More than 65 million Americans are currently enrolled in managed care plans, which have been promoted as effective ways to deliver quality health care while containing costs. But these plans raise increasingly complicated ethical issues. The following case study, a fictionalized account by Center Director Thomas Shanks, S.J., illustrates some of those questions.
Alan and Monica Sinclair have been your friends for many years. Though they live in another state, you are able to get together with them every now and then, and a Sunday night doesn't seem complete without your weekly phone conversation.
These phone calls became even more important when Alan contracted cancer at the age of 40. You've followed his illness carefully ever since he began treatment for non-Hodgkins lymphoma at University Hospital. Alan and Monica found University more than deserving of its reputation as a center of excellence for cancer care. When his early treatment was successful, Alan could only be grateful for the expertise of his doctor and the entire medical staff.
Monica also found the hospital's location an additional, but real, benefit. Close to her home and work, the hospital was convenient for her frequent after-work visits; and their son, Alan Jr., a lawyer, was even able to squeeze in some time with his dad. Their friends, too, would often stop by to boost Alan Sr.'s morale.
Proximity became even more important when the hospital began the monthslong process of harvesting stem cells from Alan's blood, which will be returned to him after his chemotherapy treatments. Alan and Monica learned that these stem cells, which are important to healthy blood, are wiped out by very potent chemotherapy drugs, so it's important to harvest cells early in the treatment. In this Sunday's phone call, Monica, still trying to be brave and matter-of-fact, tells you Alan needs a bone-marrow transplant. You reassure her that she just needs to trust the doctors at University, as she has in the past, and everything will turn out fine. You're sure of it.
"But," she tells you, " Alan's HMO wants to send him to a different hospital -- Fair Oaks -- a couple of hours away. I mean, Fair Oaks is a very good hospital, and they tell me it has a renowned oncology center, but so does University. I don't understand how the HMO can pull Alan away from his home, especially now when he's so sick. I'll probably have to quit my job to be with him, and our other friends and family will never get there. And all those stem cells they've harvested - they'll probably have to start all over again at the new hospital!"
When you ask why the HMO is doing this, she tells you the company saves money at Fair Oaks. The transplant costs from $100,000 to $150,000, and the HMO gets a discount because it has a contract with Fair Oaks. Some other companies have a contact with University, but not Alan's.
"We didn't know this would happen to us," she says. "We knew we might have fewer choices about doctors and hospitals, but who reads all the fine print in those contracts?"

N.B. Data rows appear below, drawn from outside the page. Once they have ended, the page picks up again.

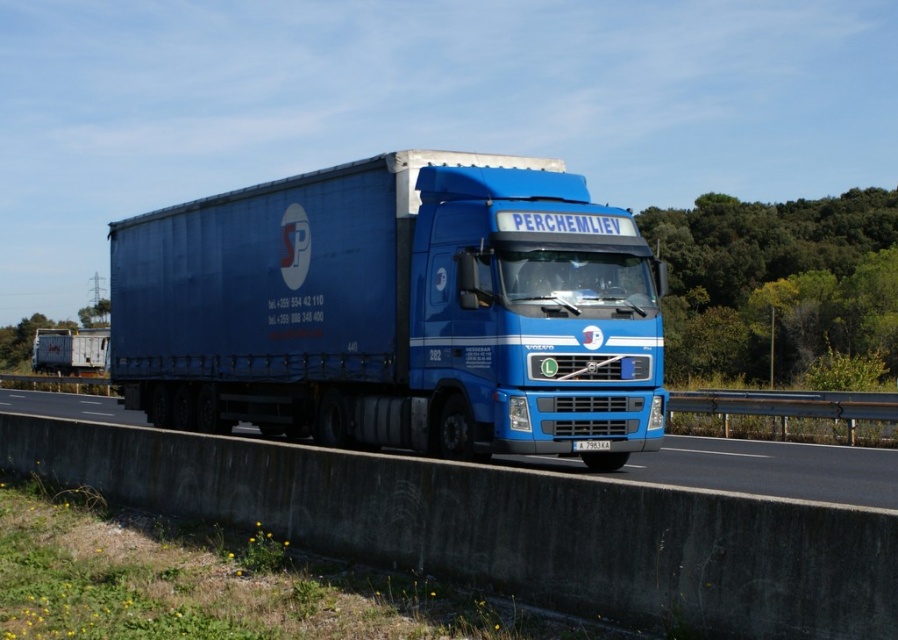
Question: Is blue matte trailer truck at center in front of blue metallic truck at center?

Choices:
 (A) yes
 (B) no

Answer: (B)

Question: Which of the following is the farthest from the observer?

Choices:
 (A) (851, 492)
 (B) (553, 269)

Answer: (B)

Question: Which of the following is the closest to the observer?

Choices:
 (A) blue metallic truck at center
 (B) blue matte trailer truck at center

Answer: (A)

Question: Does blue matte trailer truck at center have a lesser width compared to blue metallic truck at center?

Choices:
 (A) no
 (B) yes

Answer: (B)

Question: Does blue matte trailer truck at center have a lesser width compared to blue metallic truck at center?

Choices:
 (A) no
 (B) yes

Answer: (B)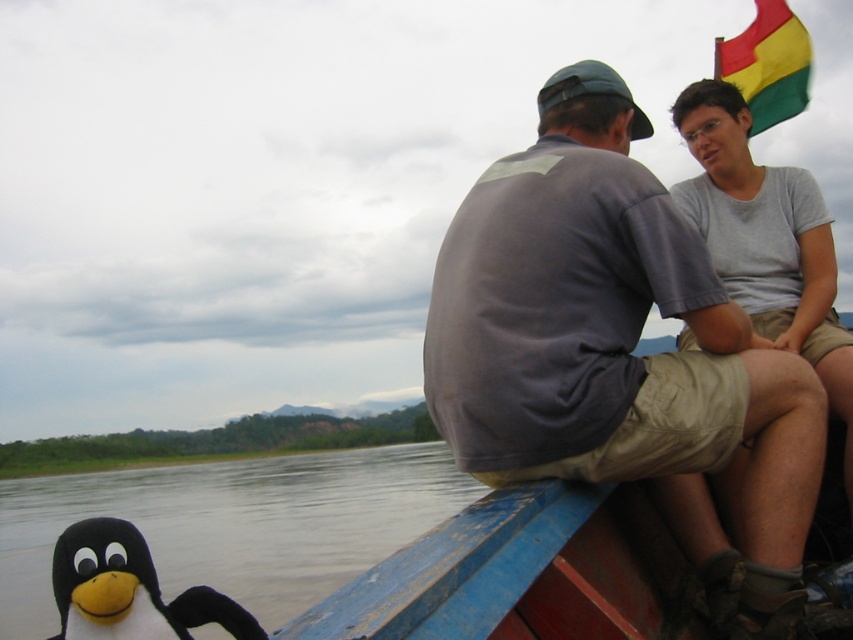
In the scene shown: Who is more distant from viewer, (641, 433) or (740, 83)?

Point (740, 83)

Can you confirm if gray cotton shirt at upper right is positioned to the left of yellow-green fabric flag at upper right?

Yes, gray cotton shirt at upper right is to the left of yellow-green fabric flag at upper right.

Is point (799, 536) closer to camera compared to point (769, 19)?

That is True.

Identify the location of gray cotton shirt at upper right. Image resolution: width=853 pixels, height=640 pixels. (x=621, y=355).

Who is positioned more to the left, white matte water at lower left or yellow-green fabric flag at upper right?

white matte water at lower left is more to the left.

Does point (99, 483) lie in front of point (780, 22)?

No.

Where is `white matte water at lower left`? The width and height of the screenshot is (853, 640). white matte water at lower left is located at coordinates (234, 524).

Is point (743, 342) less distant than point (113, 576)?

That is False.

Is gray cotton shirt at upper right to the right of black plush penguin at lower left from the viewer's perspective?

Yes, gray cotton shirt at upper right is to the right of black plush penguin at lower left.

Is point (669, 436) closer to viewer compared to point (144, 552)?

That is False.

The image size is (853, 640). Find the location of `gray cotton shirt at upper right`. gray cotton shirt at upper right is located at coordinates (621, 355).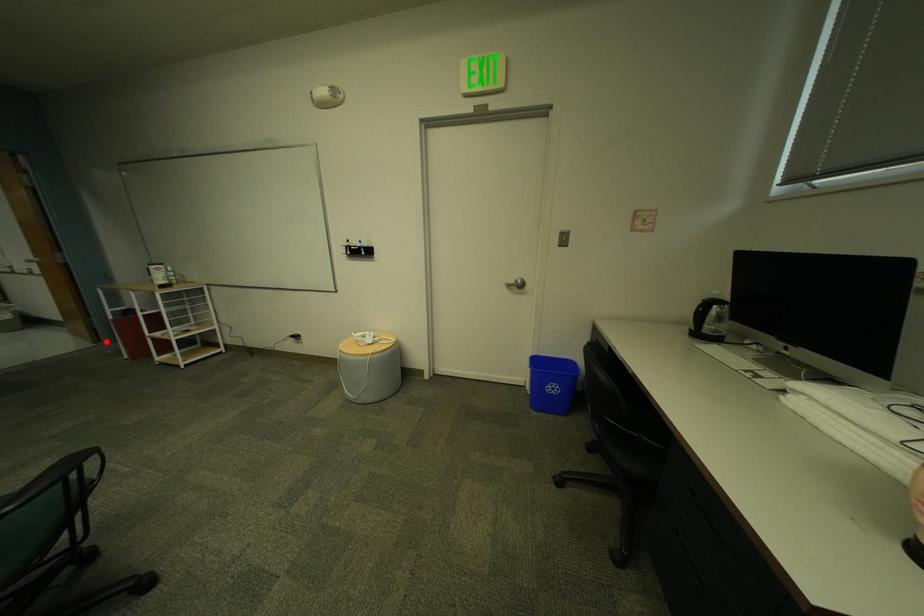
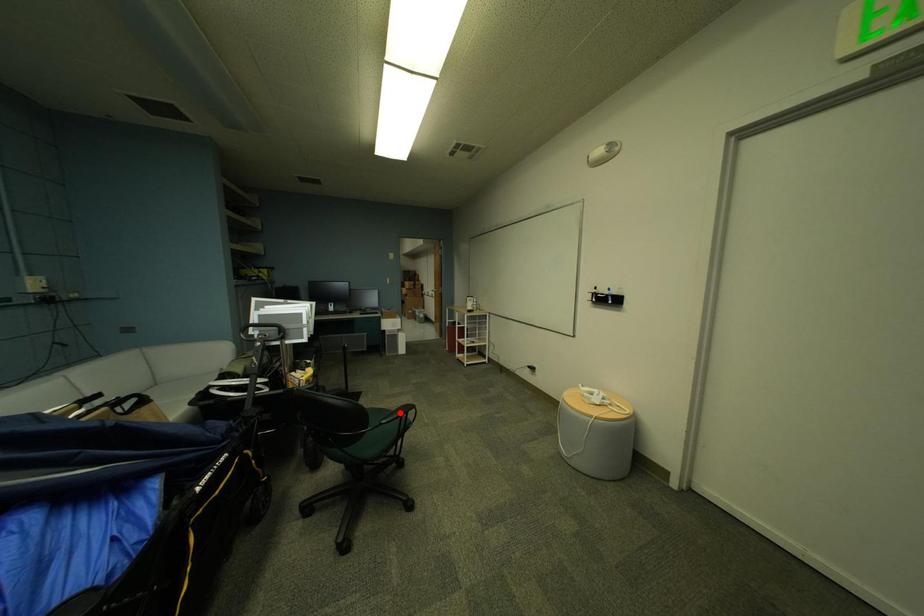
I am providing you with two images of the same scene from different viewpoints. A red point is marked on the first image and another point is marked on the second image. Does the point marked in image1 correspond to the same location as the one in image2?

No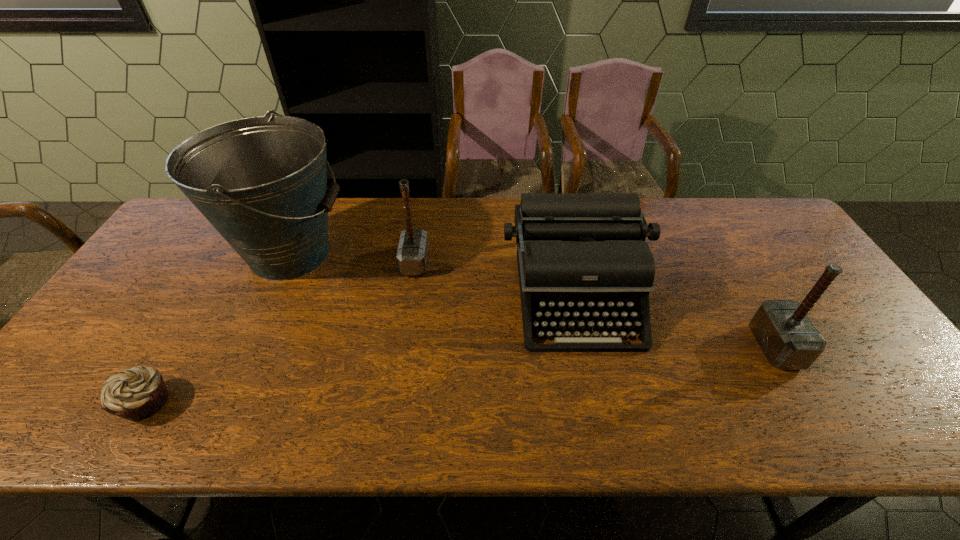
In order to click on object that is the second closest to the left hammer in this screenshot , I will do `click(580, 255)`.

This screenshot has height=540, width=960. I want to click on free region that satisfies the following two spatial constraints: 1. with the handle on opposite sides of the tallest object; 2. on the left side of the rightmost object, so click(248, 347).

Image resolution: width=960 pixels, height=540 pixels. In order to click on vacant space that satisfies the following two spatial constraints: 1. on the back side of the rightmost object; 2. on the striking surface of the farther hammer in this screenshot , I will do `click(726, 262)`.

Locate an element on the screen. The height and width of the screenshot is (540, 960). vacant space that satisfies the following two spatial constraints: 1. on the back side of the nearer hammer; 2. on the striking surface of the farther hammer is located at coordinates (726, 262).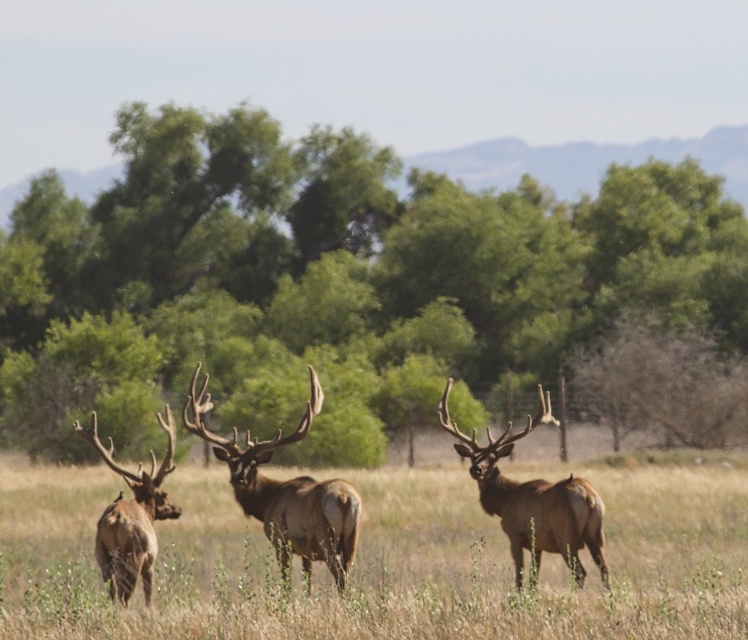
You are an archer aiming to hit a target located at one of the two points in the scene. The points are point (x=562, y=268) and point (x=123, y=472). Which point is closer to you, the archer, so you can aim more accurately?

Point (x=562, y=268) is further to the viewer than point (x=123, y=472), so the closer point to aim at is point (x=123, y=472).

You are a photographer trying to capture a closeup of the elk in the foreground. You notice two points marked in the image. Which point, point (197,433) or point (597,515), is closer to your camera?

Point (197,433) is closer to the camera than point (597,515).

She tells you that Alan Jr. is very upest. As a lawyer, he's been pushing the HMO, but they insist that they are upholding their end of the bargain - providing care at a good hospital and, at the same time, making sure the transplant is done in the most cost-effective way.
"Alan Jr.," she tells you, "got pretty upset when the HMO said they weren't concerned that we would be inconvenienced. They say they are passing all the savings on to their customers, but I don't believe it. This is a for-profit company. I just don't trust them."
How would you sort through the ethics of this situation?